* [ABOUT THIS EXERCISE]
Rewrite the data below as a numbered list with one entry per line, skipping the blank lines and leaving out the pictures.

####

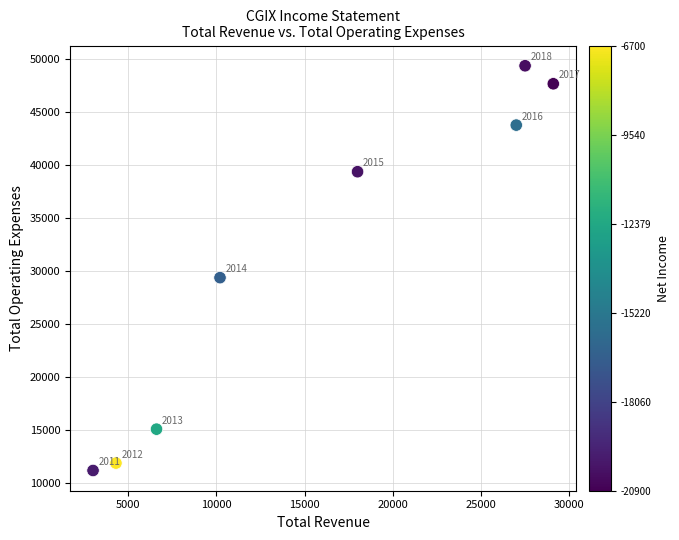

What is the average X value?

15712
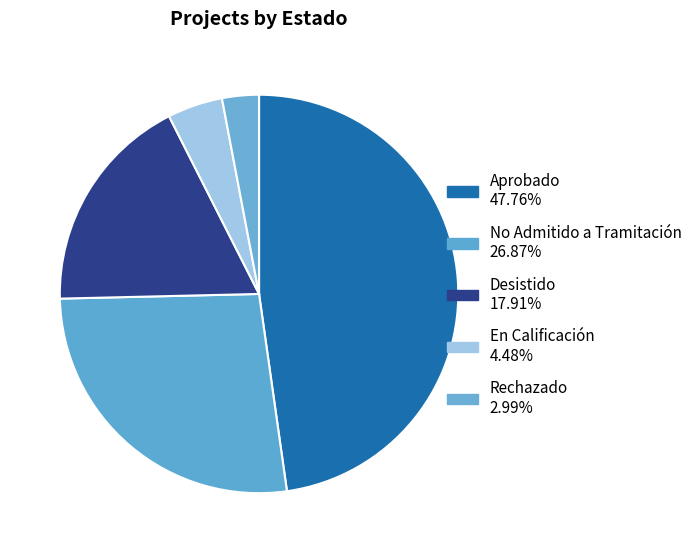

Which category has the smallest portion of the pie?

Rechazado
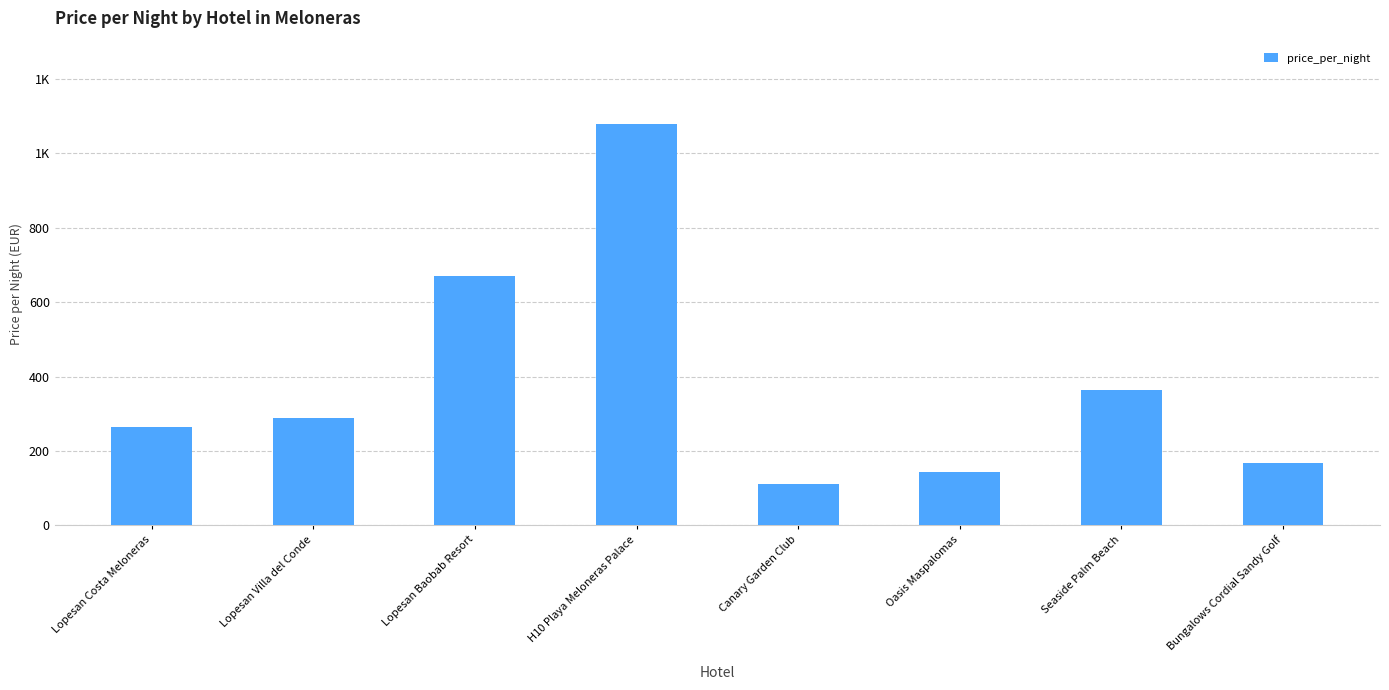

Are the bars horizontal?

No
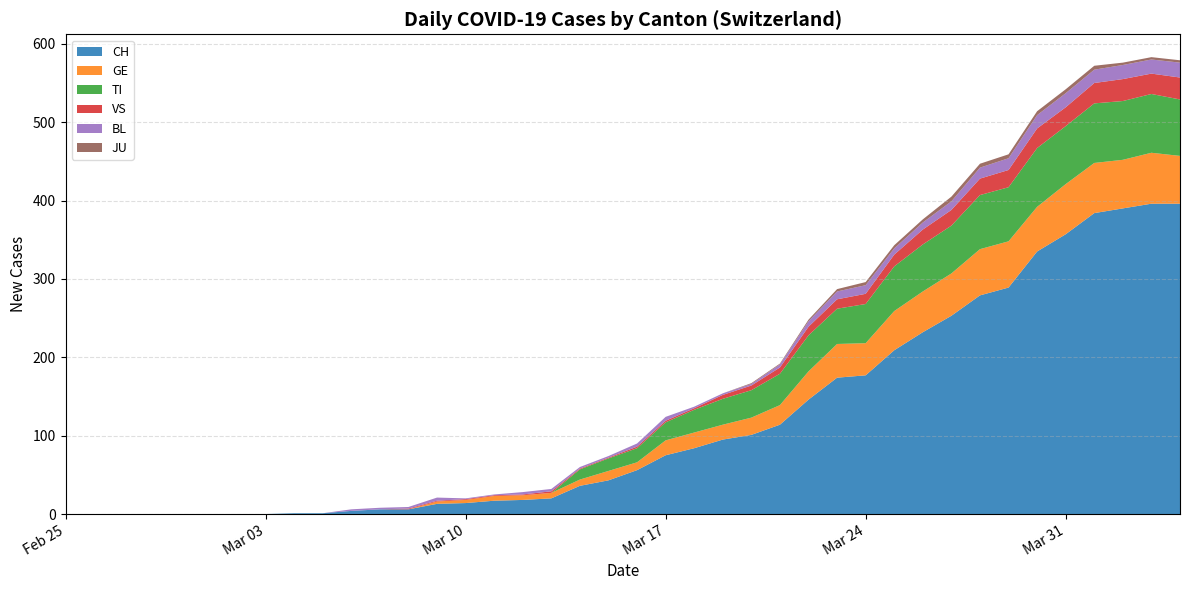

Reading left to right, transcribe all the data shown in this chart.

CH: 2020-02-25=0	2020-02-26=0	2020-02-27=0	2020-02-28=0	2020-02-29=0	2020-03-01=0	2020-03-02=0	2020-03-03=0	2020-03-04=1	2020-03-05=1	2020-03-06=4	2020-03-07=6	2020-03-08=6	2020-03-09=13	2020-03-10=14	2020-03-11=17	2020-03-12=18	2020-03-13=20	2020-03-14=36	2020-03-15=43	2020-03-16=56	2020-03-17=75	2020-03-18=84	2020-03-19=95	2020-03-20=101	2020-03-21=114	2020-03-22=146	2020-03-23=174	2020-03-24=177	2020-03-25=209	2020-03-26=232	2020-03-27=253	2020-03-28=279	2020-03-29=289	2020-03-30=335	2020-03-31=357	2020-04-01=384	2020-04-02=390	2020-04-03=396	2020-04-04=396
GE: 2020-02-25=0	2020-02-26=0	2020-02-27=0	2020-02-28=0	2020-02-29=0	2020-03-01=0	2020-03-02=0	2020-03-03=0	2020-03-04=0	2020-03-05=0	2020-03-06=0	2020-03-07=0	2020-03-08=0	2020-03-09=3	2020-03-10=4	2020-03-11=6	2020-03-12=6	2020-03-13=7	2020-03-14=8	2020-03-15=12	2020-03-16=10	2020-03-17=19	2020-03-18=20	2020-03-19=19	2020-03-20=22	2020-03-21=25	2020-03-22=36	2020-03-23=43	2020-03-24=41	2020-03-25=50	2020-03-26=52	2020-03-27=54	2020-03-28=59	2020-03-29=59	2020-03-30=57	2020-03-31=64	2020-04-01=64	2020-04-02=62	2020-04-03=65	2020-04-04=61
TI: 2020-02-25=0	2020-02-26=0	2020-02-27=0	2020-02-28=0	2020-02-29=0	2020-03-01=0	2020-03-02=0	2020-03-03=0	2020-03-04=0	2020-03-05=0	2020-03-06=0	2020-03-07=0	2020-03-08=0	2020-03-09=0	2020-03-10=0	2020-03-11=0	2020-03-12=0	2020-03-13=0	2020-03-14=13	2020-03-15=16	2020-03-16=18	2020-03-17=23	2020-03-18=29	2020-03-19=33	2020-03-20=35	2020-03-21=40	2020-03-22=46	2020-03-23=45	2020-03-24=50	2020-03-25=57	2020-03-26=60	2020-03-27=61	2020-03-28=69	2020-03-29=69	2020-03-30=75	2020-03-31=74	2020-04-01=76	2020-04-02=75	2020-04-03=75	2020-04-04=72
VS: 2020-02-25=0	2020-02-26=0	2020-02-27=0	2020-02-28=0	2020-02-29=0	2020-03-01=0	2020-03-02=0	2020-03-03=0	2020-03-04=0	2020-03-05=0	2020-03-06=0	2020-03-07=0	2020-03-08=1	2020-03-09=1	2020-03-10=1	2020-03-11=1	2020-03-12=1	2020-03-13=2	2020-03-14=1	2020-03-15=1	2020-03-16=2	2020-03-17=2	2020-03-18=2	2020-03-19=5	2020-03-20=6	2020-03-21=8	2020-03-22=11	2020-03-23=12	2020-03-24=13	2020-03-25=15	2020-03-26=19	2020-03-27=20	2020-03-28=21	2020-03-29=22	2020-03-30=25	2020-03-31=24	2020-04-01=26	2020-04-02=28	2020-04-03=26	2020-04-04=28
BL: 2020-02-25=0	2020-02-26=0	2020-02-27=0	2020-02-28=0	2020-02-29=0	2020-03-01=0	2020-03-02=0	2020-03-03=0	2020-03-04=0	2020-03-05=0	2020-03-06=2	2020-03-07=2	2020-03-08=2	2020-03-09=4	2020-03-10=1	2020-03-11=1	2020-03-12=3	2020-03-13=3	2020-03-14=2	2020-03-15=2	2020-03-16=4	2020-03-17=5	2020-03-18=2	2020-03-19=2	2020-03-20=2	2020-03-21=4	2020-03-22=7	2020-03-23=10	2020-03-24=11	2020-03-25=8	2020-03-26=9	2020-03-27=11	2020-03-28=14	2020-03-29=15	2020-03-30=17	2020-03-31=18	2020-04-01=17	2020-04-02=18	2020-04-03=18	2020-04-04=19
JU: 2020-02-25=0	2020-02-26=0	2020-02-27=0	2020-02-28=0	2020-02-29=0	2020-03-01=0	2020-03-02=0	2020-03-03=0	2020-03-04=0	2020-03-05=0	2020-03-06=0	2020-03-07=0	2020-03-08=0	2020-03-09=0	2020-03-10=0	2020-03-11=0	2020-03-12=0	2020-03-13=0	2020-03-14=0	2020-03-15=0	2020-03-16=0	2020-03-17=0	2020-03-18=0	2020-03-19=0	2020-03-20=1	2020-03-21=1	2020-03-22=2	2020-03-23=3	2020-03-24=4	2020-03-25=4	2020-03-26=4	2020-03-27=6	2020-03-28=5	2020-03-29=5	2020-03-30=5	2020-03-31=5	2020-04-01=5	2020-04-02=3	2020-04-03=3	2020-04-04=3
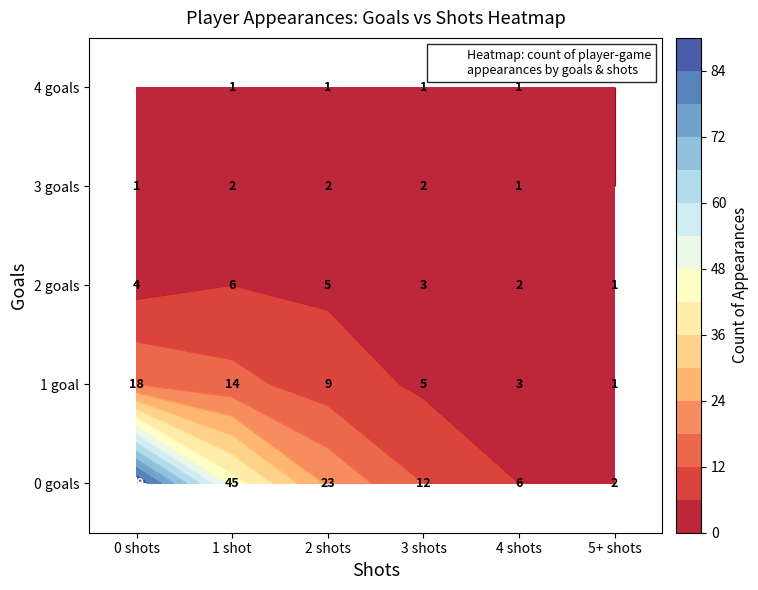

Is the value of 2_goals at 1 greater than the value of 3_goals at 5?

Yes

####

* [SOLUTION TO THIS PROBLEM]
1. What is the average X value?
2. 15712
3. Which category has the smallest portion of the pie?
4. Rechazado
5. Are the bars horizontal?
6. No
7. Reading left to right, transcribe all the data shown in this chart.
8. CH: 2020-02-25=0	2020-02-26=0	2020-02-27=0	2020-02-28=0	2020-02-29=0	2020-03-01=0	2020-03-02=0	2020-03-03=0	2020-03-04=1	2020-03-05=1	2020-03-06=4	2020-03-07=6	2020-03-08=6	2020-03-09=13	2020-03-10=14	2020-03-11=17	2020-03-12=18	2020-03-13=20	2020-03-14=36	2020-03-15=43	2020-03-16=56	2020-03-17=75	2020-03-18=84	2020-03-19=95	2020-03-20=101	2020-03-21=114	2020-03-22=146	2020-03-23=174	2020-03-24=177	2020-03-25=209	2020-03-26=232	2020-03-27=253	2020-03-28=279	2020-03-29=289	2020-03-30=335	2020-03-31=357	2020-04-01=384	2020-04-02=390	2020-04-03=396	2020-04-04=396
9. GE: 2020-02-25=0	2020-02-26=0	2020-02-27=0	2020-02-28=0	2020-02-29=0	2020-03-01=0	2020-03-02=0	2020-03-03=0	2020-03-04=0	2020-03-05=0	2020-03-06=0	2020-03-07=0	2020-03-08=0	2020-03-09=3	2020-03-10=4	2020-03-11=6	2020-03-12=6	2020-03-13=7	2020-03-14=8	2020-03-15=12	2020-03-16=10	2020-03-17=19	2020-03-18=20	2020-03-19=19	2020-03-20=22	2020-03-21=25	2020-03-22=36	2020-03-23=43	2020-03-24=41	2020-03-25=50	2020-03-26=52	2020-03-27=54	2020-03-28=59	2020-03-29=59	2020-03-30=57	2020-03-31=64	2020-04-01=64	2020-04-02=62	2020-04-03=65	2020-04-04=61
10. TI: 2020-02-25=0	2020-02-26=0	2020-02-27=0	2020-02-28=0	2020-02-29=0	2020-03-01=0	2020-03-02=0	2020-03-03=0	2020-03-04=0	2020-03-05=0	2020-03-06=0	2020-03-07=0	2020-03-08=0	2020-03-09=0	2020-03-10=0	2020-03-11=0	2020-03-12=0	2020-03-13=0	2020-03-14=13	2020-03-15=16	2020-03-16=18	2020-03-17=23	2020-03-18=29	2020-03-19=33	2020-03-20=35	2020-03-21=40	2020-03-22=46	2020-03-23=45	2020-03-24=50	2020-03-25=57	2020-03-26=60	2020-03-27=61	2020-03-28=69	2020-03-29=69	2020-03-30=75	2020-03-31=74	2020-04-01=76	2020-04-02=75	2020-04-03=75	2020-04-04=72
11. VS: 2020-02-25=0	2020-02-26=0	2020-02-27=0	2020-02-28=0	2020-02-29=0	2020-03-01=0	2020-03-02=0	2020-03-03=0	2020-03-04=0	2020-03-05=0	2020-03-06=0	2020-03-07=0	2020-03-08=1	2020-03-09=1	2020-03-10=1	2020-03-11=1	2020-03-12=1	2020-03-13=2	2020-03-14=1	2020-03-15=1	2020-03-16=2	2020-03-17=2	2020-03-18=2	2020-03-19=5	2020-03-20=6	2020-03-21=8	2020-03-22=11	2020-03-23=12	2020-03-24=13	2020-03-25=15	2020-03-26=19	2020-03-27=20	2020-03-28=21	2020-03-29=22	2020-03-30=25	2020-03-31=24	2020-04-01=26	2020-04-02=28	2020-04-03=26	2020-04-04=28
12. BL: 2020-02-25=0	2020-02-26=0	2020-02-27=0	2020-02-28=0	2020-02-29=0	2020-03-01=0	2020-03-02=0	2020-03-03=0	2020-03-04=0	2020-03-05=0	2020-03-06=2	2020-03-07=2	2020-03-08=2	2020-03-09=4	2020-03-10=1	2020-03-11=1	2020-03-12=3	2020-03-13=3	2020-03-14=2	2020-03-15=2	2020-03-16=4	2020-03-17=5	2020-03-18=2	2020-03-19=2	2020-03-20=2	2020-03-21=4	2020-03-22=7	2020-03-23=10	2020-03-24=11	2020-03-25=8	2020-03-26=9	2020-03-27=11	2020-03-28=14	2020-03-29=15	2020-03-30=17	2020-03-31=18	2020-04-01=17	2020-04-02=18	2020-04-03=18	2020-04-04=19
13. JU: 2020-02-25=0	2020-02-26=0	2020-02-27=0	2020-02-28=0	2020-02-29=0	2020-03-01=0	2020-03-02=0	2020-03-03=0	2020-03-04=0	2020-03-05=0	2020-03-06=0	2020-03-07=0	2020-03-08=0	2020-03-09=0	2020-03-10=0	2020-03-11=0	2020-03-12=0	2020-03-13=0	2020-03-14=0	2020-03-15=0	2020-03-16=0	2020-03-17=0	2020-03-18=0	2020-03-19=0	2020-03-20=1	2020-03-21=1	2020-03-22=2	2020-03-23=3	2020-03-24=4	2020-03-25=4	2020-03-26=4	2020-03-27=6	2020-03-28=5	2020-03-29=5	2020-03-30=5	2020-03-31=5	2020-04-01=5	2020-04-02=3	2020-04-03=3	2020-04-04=3
14. Is the value of 2_goals at 1 greater than the value of 3_goals at 5?
15. Yes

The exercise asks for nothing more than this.